── Extracted material
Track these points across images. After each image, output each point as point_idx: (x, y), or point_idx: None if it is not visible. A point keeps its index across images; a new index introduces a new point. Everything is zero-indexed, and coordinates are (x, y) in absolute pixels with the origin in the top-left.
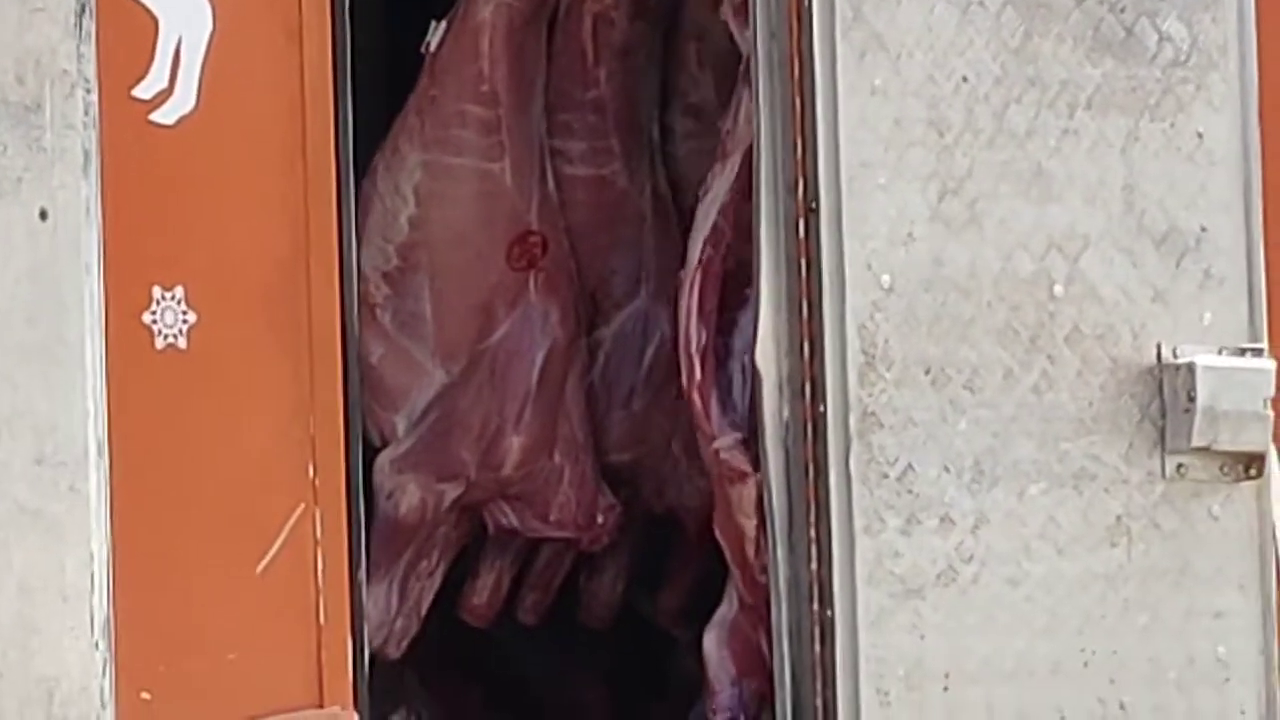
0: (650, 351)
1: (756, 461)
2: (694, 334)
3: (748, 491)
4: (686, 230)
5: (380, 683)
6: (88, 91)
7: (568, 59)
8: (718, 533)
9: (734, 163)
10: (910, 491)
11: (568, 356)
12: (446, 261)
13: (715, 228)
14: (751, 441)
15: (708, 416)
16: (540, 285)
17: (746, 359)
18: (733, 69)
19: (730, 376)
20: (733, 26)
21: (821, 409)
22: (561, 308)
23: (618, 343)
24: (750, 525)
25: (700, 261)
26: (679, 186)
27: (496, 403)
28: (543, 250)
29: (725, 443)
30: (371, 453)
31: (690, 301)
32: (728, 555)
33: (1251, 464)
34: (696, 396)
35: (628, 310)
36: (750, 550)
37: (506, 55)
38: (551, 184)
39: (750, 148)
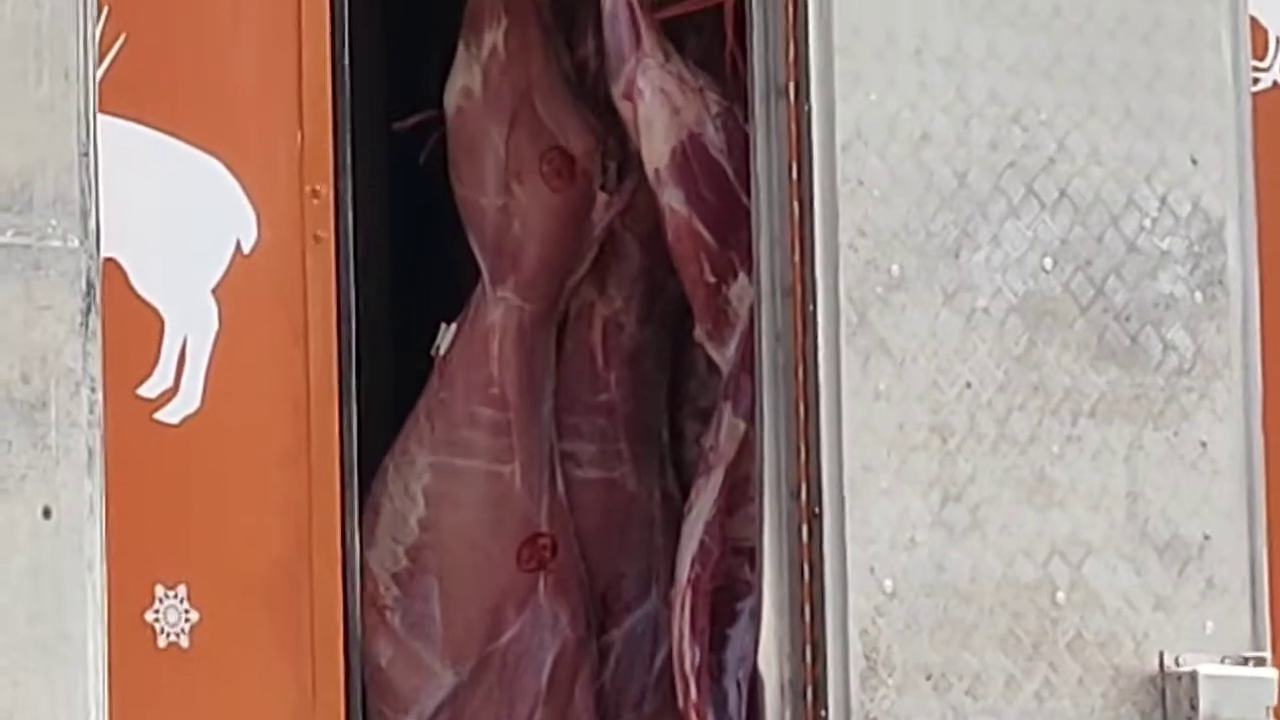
0: (660, 655)
1: None
2: (688, 653)
3: None
4: None
5: None
6: (92, 390)
7: (578, 362)
8: None
9: (716, 478)
10: None
11: (578, 658)
12: (456, 563)
13: (702, 545)
14: None
15: None
16: (550, 587)
17: (741, 675)
18: None
19: (726, 693)
20: (709, 349)
21: (823, 713)
22: (571, 610)
23: (628, 645)
24: None
25: (689, 580)
26: (689, 489)
27: (506, 705)
28: (552, 552)
29: None
30: None
31: (682, 621)
32: None
33: None
34: (693, 715)
35: (638, 613)
36: None
37: (516, 358)
38: (561, 486)
39: (732, 462)
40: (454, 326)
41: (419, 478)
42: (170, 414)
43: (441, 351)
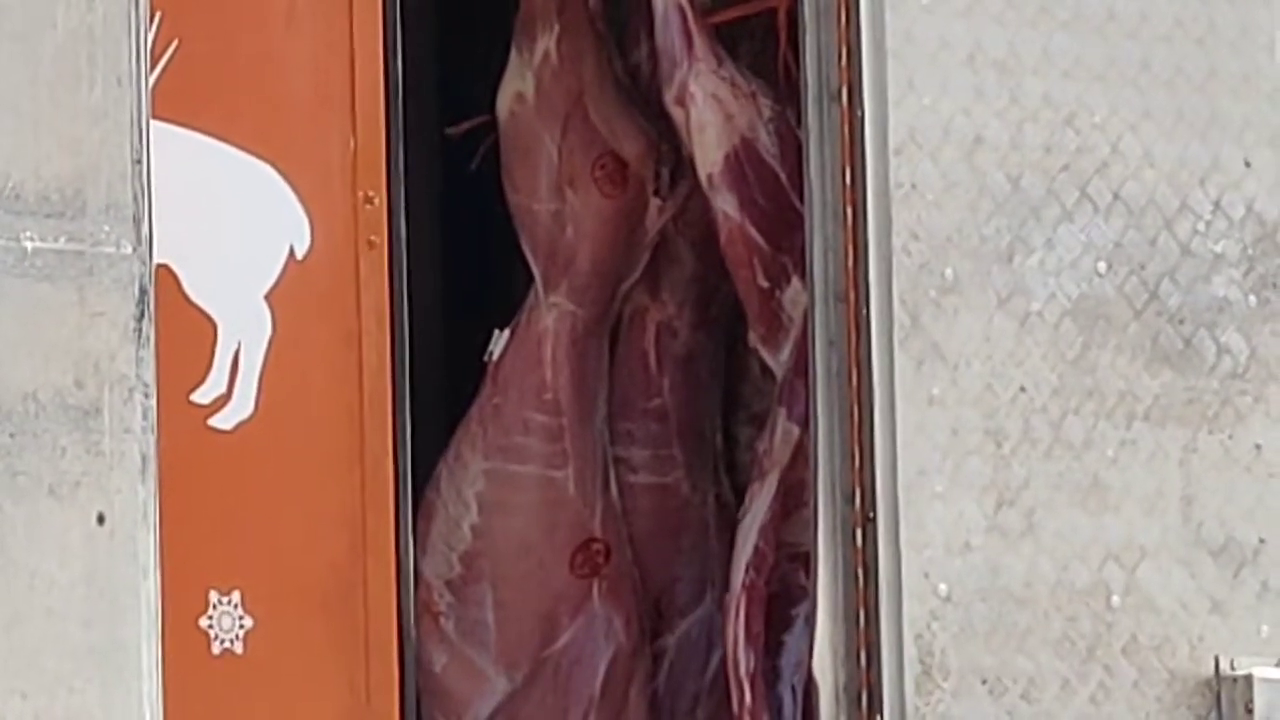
0: (714, 660)
1: None
2: (742, 658)
3: None
4: None
5: None
6: (146, 396)
7: (630, 367)
8: None
9: (771, 482)
10: None
11: (631, 664)
12: (509, 569)
13: (757, 550)
14: None
15: None
16: (603, 593)
17: (796, 681)
18: None
19: (781, 699)
20: (764, 354)
21: (878, 719)
22: (625, 615)
23: (681, 650)
24: None
25: (744, 586)
26: (743, 494)
27: (560, 711)
28: (606, 558)
29: None
30: None
31: (736, 626)
32: None
33: None
34: None
35: (692, 618)
36: None
37: (569, 363)
38: (615, 492)
39: (787, 467)
40: (507, 332)
41: (472, 483)
42: (223, 420)
43: (494, 357)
────
Required action:
When you reach the line holding "22: (561, 308)" in the listing above, begin retyping exactly, and stop once the line holding "42: (170, 414)" is done; pictures stay out.

Solution to the problem:
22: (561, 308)
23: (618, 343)
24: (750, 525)
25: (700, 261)
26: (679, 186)
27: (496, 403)
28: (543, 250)
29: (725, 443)
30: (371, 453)
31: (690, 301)
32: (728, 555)
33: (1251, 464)
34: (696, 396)
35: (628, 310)
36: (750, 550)
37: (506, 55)
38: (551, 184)
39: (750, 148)
0: (660, 655)
1: None
2: (688, 653)
3: None
4: None
5: None
6: (92, 390)
7: (578, 362)
8: None
9: (716, 478)
10: None
11: (578, 658)
12: (456, 563)
13: (702, 545)
14: None
15: None
16: (550, 587)
17: (741, 675)
18: None
19: (726, 693)
20: (709, 349)
21: (823, 713)
22: (571, 610)
23: (628, 645)
24: None
25: (689, 580)
26: (689, 489)
27: (506, 705)
28: (552, 552)
29: None
30: None
31: (682, 621)
32: None
33: None
34: (693, 715)
35: (638, 613)
36: None
37: (516, 358)
38: (561, 486)
39: (732, 462)
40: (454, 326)
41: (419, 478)
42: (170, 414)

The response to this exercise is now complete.